*Action item:*
Pictures must not appear; the answer is exactly the lines from the one that holds "Figure 3: Relative" through the end of the material.

*The data:*
▬▬▬▬▬▬
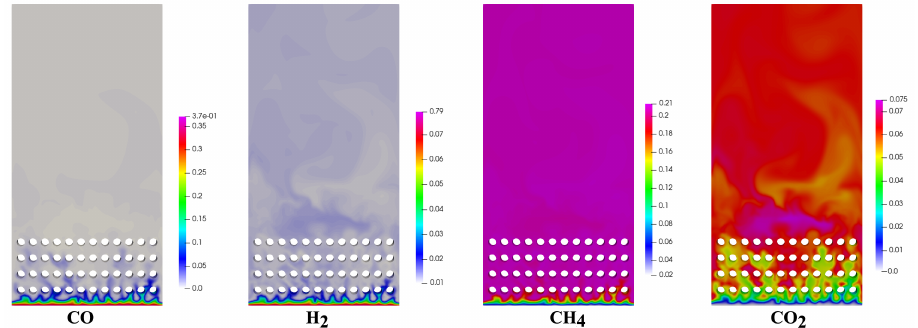
Figure 2. Snapshot of instantaneous mass fraction of gas species. Nitrogen is utilized as balance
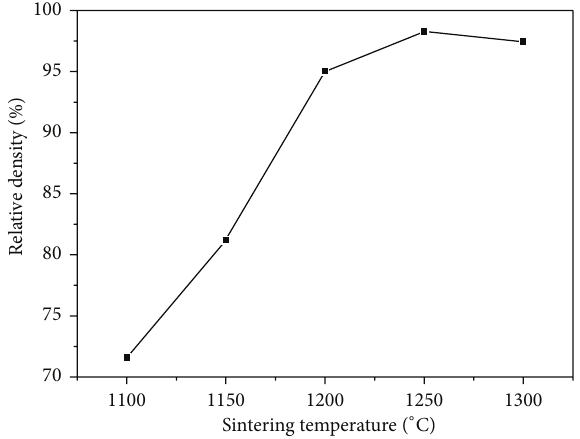
Figure 3: Relative density profile of 60TCP40HA sintered body according to sintering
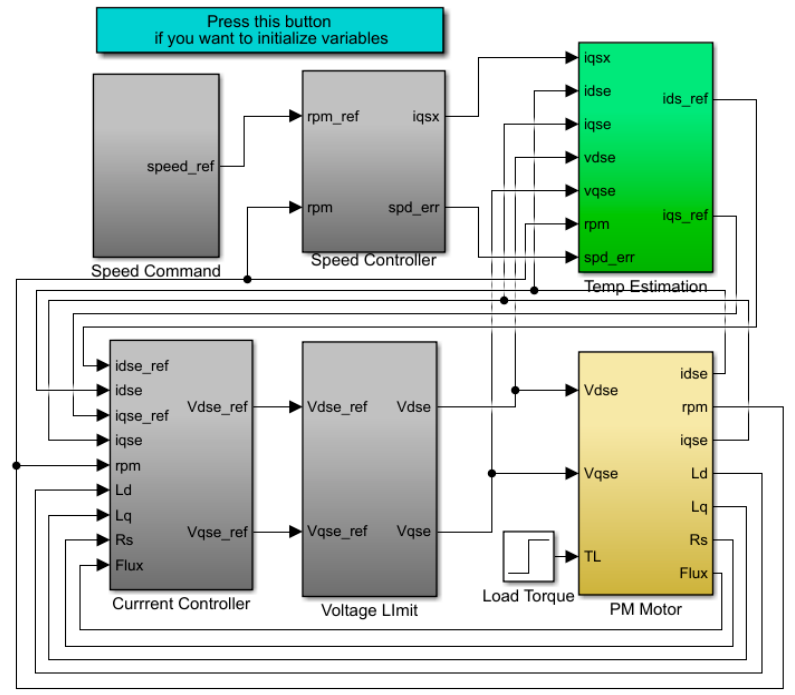
Figure 11. Simulation model for stator winding estimation.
▬▬▬▬▬▬
*Task answer:*
Figure 3: Relative density profile of 60TCP40HA sintered body according to sintering
Figure 11. Simulation model for stator winding estimation.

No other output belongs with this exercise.